While the Corolla hatch talks the talk in the exterior styling sense, one has to wonder if it can walk the walk in the drive sense. There are plenty of ways to make a car look the part; to engineer a car to drive the part is a whole different story.
Which, as it happens, is the Corolla’s version of the candy bar Charlie opened to get himself into that factory. This is a proper, zippy little hatchback that works as advertised, and it’s all down to one very specific detail: the transmission.
I know; it’s strange to say considering the Corolla makes use of a continuously-variable automatic, hardly the gold standard when it comes to driver engagement. The Corolla, however, has a CVT with a twist, in that it gets a traditional gear in first that acts as kind of a fast-launch boost to the rest of the powertrain. It helps reduce the lag often felt with CVTs from tip in and it provides a genuinely noticeable difference in the way the Corolla drives from launch.
After that, it’s more traditional CVT but at least Toyota has programmed in virtual shift points and you even get a set of shift paddles to help make it feel like you’re swapping actual cogs. Of course, I made very little use of these as there’s only so much one can do to “fake” the feeling of a real transmission, and the “shifts” are quite dull and slow. In the end, I just put ‘er in sport mode, slotted “D” and left it there, letting the 168 hp naturally-aspirated four-banger get on with it.
After heaping all that praise on the powertrain, one might think “well, there’s no way the chassis can follow suit.” Understandable, but incorrect as the chassis is more than up to the task of keeping everything in check.
It starts with steering, whose reactive, surprisingly well-weighted rack points to a compact hatch that’s just a little more serious in its performance intentions. In addition to the performance, it also lends an air of solidity and quality to the car as a whole. After all: the steering wheel is the most physical connection between driver, car and road and done right, it makes a world of difference.
In addition to that, you want your suspension to do its best to not only provide a smooth ride, but also to meter out any shakes and rattles cause by surface imperfections below. The Corolla does this well, too, adding a thin layer of almost-luxury to the proceedings. If you start to get a little more aggressive in the corners, you will get body roll but it’s not significant to the point of being troublesome. It’s not a bonafide sports hatch à la Golf GTI or Civic Si, this, but it’s darn close and a fun take on your average daily-driver hatchback.
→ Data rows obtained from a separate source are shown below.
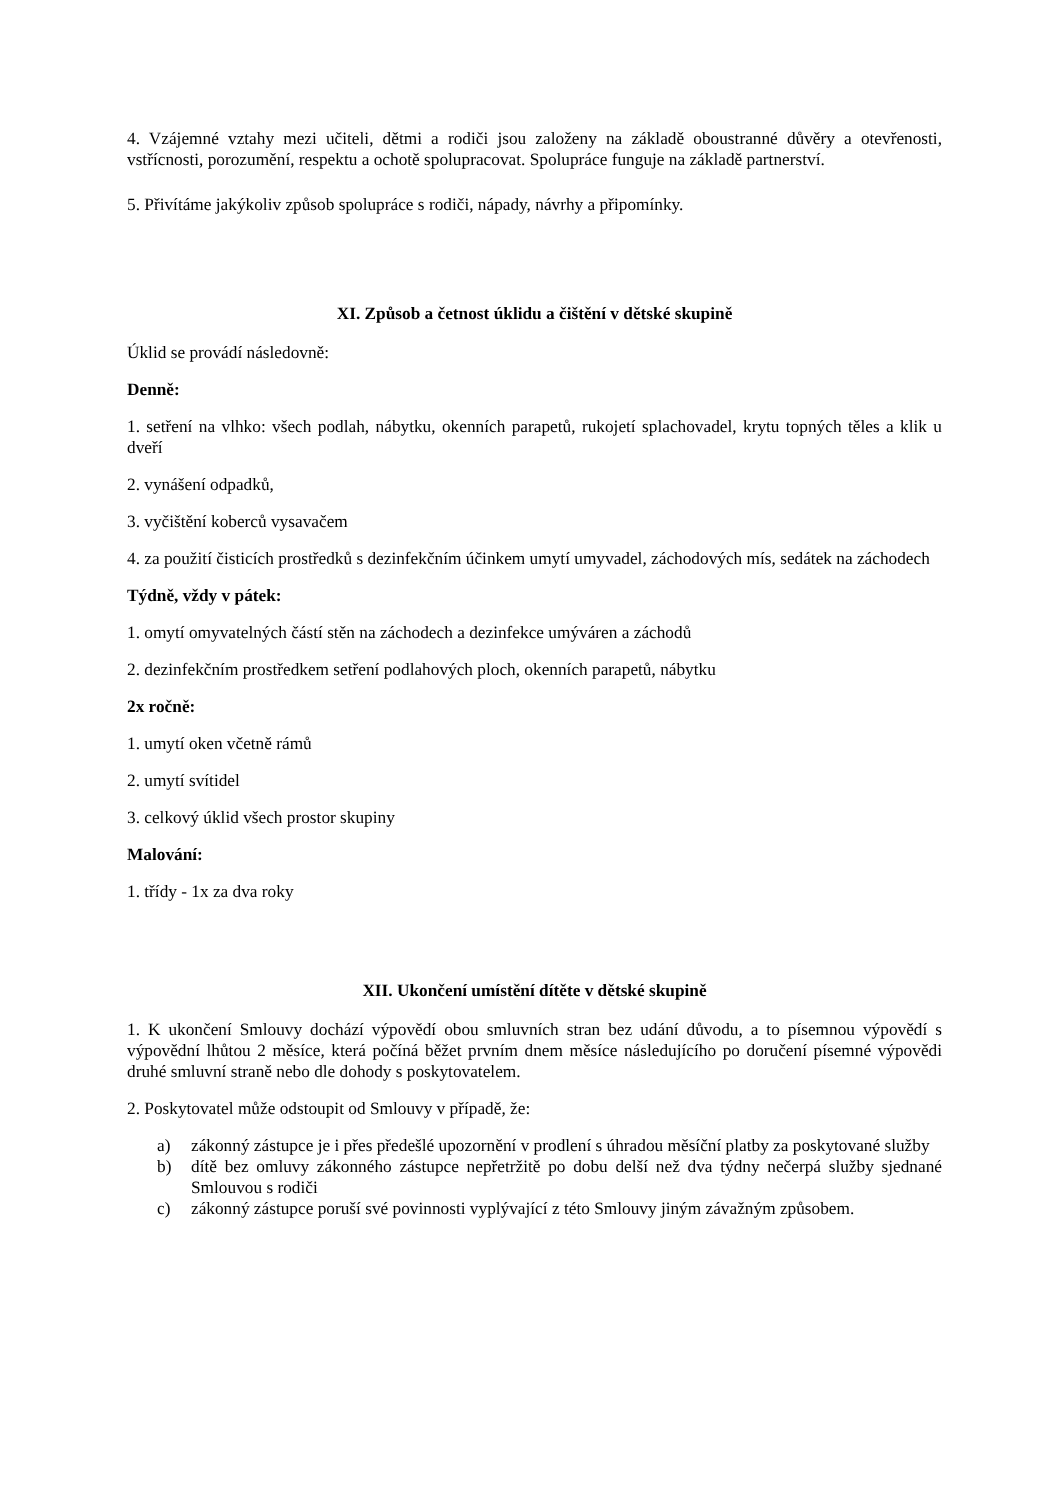4. Vzájemné vztahy mezi učiteli, dětmi a rodiči jsou založeny na základě oboustranné důvěry a otevřenosti, vstřícnosti, porozumění, respektu a ochotě spolupracovat. Spolupráce funguje na základě partnerství.
5. Přivítáme jakýkoliv způsob spolupráce s rodiči, nápady, návrhy a připomínky.
XI. Způsob a četnost úklidu a čištění v dětské skupině
Úklid se provádí následovně:
Denně:
1. setření na vlhko: všech podlah, nábytku, okenních parapetů, rukojetí splachovadel, krytu topných těles a klik u dveří
2. vynášení odpadků,
3. vyčištění koberců vysavačem
4. za použití čisticích prostředků s dezinfekčním účinkem umytí umyvadel, záchodových mís, sedátek na záchodech
Týdně, vždy v pátek:
1. omytí omyvatelných částí stěn na záchodech a dezinfekce umýváren a záchodů
2. dezinfekčním prostředkem setření podlahových ploch, okenních parapetů, nábytku
2x ročně:
1. umytí oken včetně rámů
2. umytí svítidel
3. celkový úklid všech prostor skupiny
Malování:
1. třídy - 1x za dva roky
XII. Ukončení umístění dítěte v dětské skupině
1. K ukončení Smlouvy dochází výpovědí obou smluvních stran bez udání důvodu, a to písemnou výpovědí s výpovědní lhůtou 2 měsíce, která počíná běžet prvním dnem měsíce následujícího po doručení písemné výpovědi druhé smluvní straně nebo dle dohody s poskytovatelem.
2. Poskytovatel může odstoupit od Smlouvy v případě, že:
a) zákonný zástupce je i přes předešlé upozornění v prodlení s úhradou měsíční platby za poskytované služby
b) dítě bez omluvy zákonného zástupce nepřetržitě po dobu delší než dva týdny nečerpá služby sjednané Smlouvou s rodiči
c) zákonný zástupce poruší své povinnosti vyplývající z této Smlouvy jiným závažným způsobem.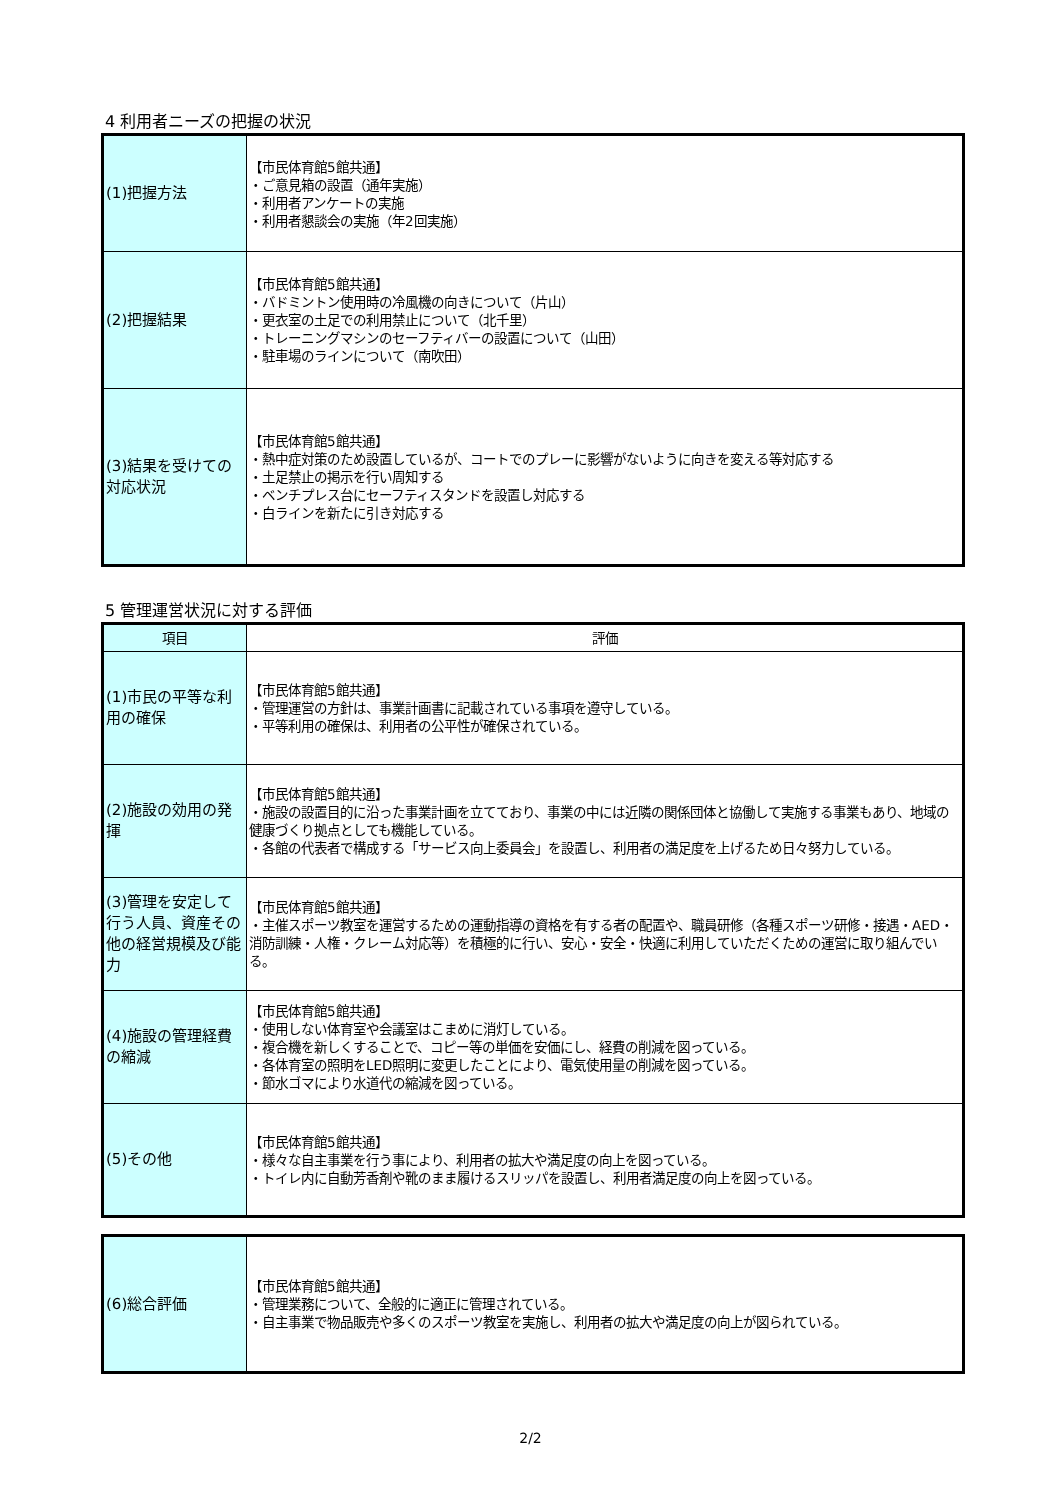4 利用者ニーズの把握の状況
| (1)把握方法 | 【市民体育館5館共通】 ・ご意見箱の設置（通年実施） ・利用者アンケートの実施 ・利用者懇談会の実施（年2回実施） |
| (2)把握結果 | 【市民体育館5館共通】 ・バドミントン使用時の冷風機の向きについて（片山） ・更衣室の土足での利用禁止について（北千里） ・トレーニングマシンのセーフティバーの設置について（山田） ・駐車場のラインについて（南吹田） |
| (3)結果を受けての対応状況 | 【市民体育館5館共通】 ・熱中症対策のため設置しているが、コートでのプレーに影響がないように向きを変える等対応する ・土足禁止の掲示を行い周知する ・ベンチプレス台にセーフティスタンドを設置し対応する ・白ラインを新たに引き対応する |
5 管理運営状況に対する評価
| 項目 | 評価 |
| --- | --- |
| (1)市民の平等な利用の確保 | 【市民体育館5館共通】 ・管理運営の方針は、事業計画書に記載されている事項を遵守している。 ・平等利用の確保は、利用者の公平性が確保されている。 |
| (2)施設の効用の発揮 | 【市民体育館5館共通】 ・施設の設置目的に沿った事業計画を立てており、事業の中には近隣の関係団体と協働して実施する事業もあり、地域の健康づくり拠点としても機能している。 ・各館の代表者で構成する「サービス向上委員会」を設置し、利用者の満足度を上げるため日々努力している。 |
| (3)管理を安定して行う人員、資産その他の経営規模及び能力 | 【市民体育館5館共通】 ・主催スポーツ教室を運営するための運動指導の資格を有する者の配置や、職員研修（各種スポーツ研修・接遇・AED・消防訓練・人権・クレーム対応等）を積極的に行い、安心・安全・快適に利用していただくための運営に取り組んでいる。 |
| (4)施設の管理経費の縮減 | 【市民体育館5館共通】 ・使用しない体育室や会議室はこまめに消灯している。 ・複合機を新しくすることで、コピー等の単価を安価にし、経費の削減を図っている。 ・各体育室の照明をLED照明に変更したことにより、電気使用量の削減を図っている。 ・節水ゴマにより水道代の縮減を図っている。 |
| (5)その他 | 【市民体育館5館共通】 ・様々な自主事業を行う事により、利用者の拡大や満足度の向上を図っている。 ・トイレ内に自動芳香剤や靴のまま履けるスリッパを設置し、利用者満足度の向上を図っている。 |
| (6)総合評価 | 【市民体育館5館共通】 ・管理業務について、全般的に適正に管理されている。 ・自主事業で物品販売や多くのスポーツ教室を実施し、利用者の拡大や満足度の向上が図られている。 |
2/2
At $22,050 ($26,490 with the Nightshade package), it’s also an affordable take on your average daily driver hatchback. The Civic and Golf both start at more than the Corolla, while the Mazda3 Sport and Elantra GT undercut it by just a few thousand dollars. The features the Nightshade adds, meanwhile, are absolutely worth it as they make the car look great and provide interior goodies that anyone will love, especially the heated seats and wheel. The wireless charge pad is a nice cherry on top as is CarPlay and Android Auto, especially when you consider how boring-looking and somewhat slow Toyota’s native infotainment interface is. It didn’t bother me much during my time with the Corolla, though.
This is a city runabout that I’d be happy to tackle the daily grind with and can envision myself regularly looking over my shoulder after parking it, for one last glance.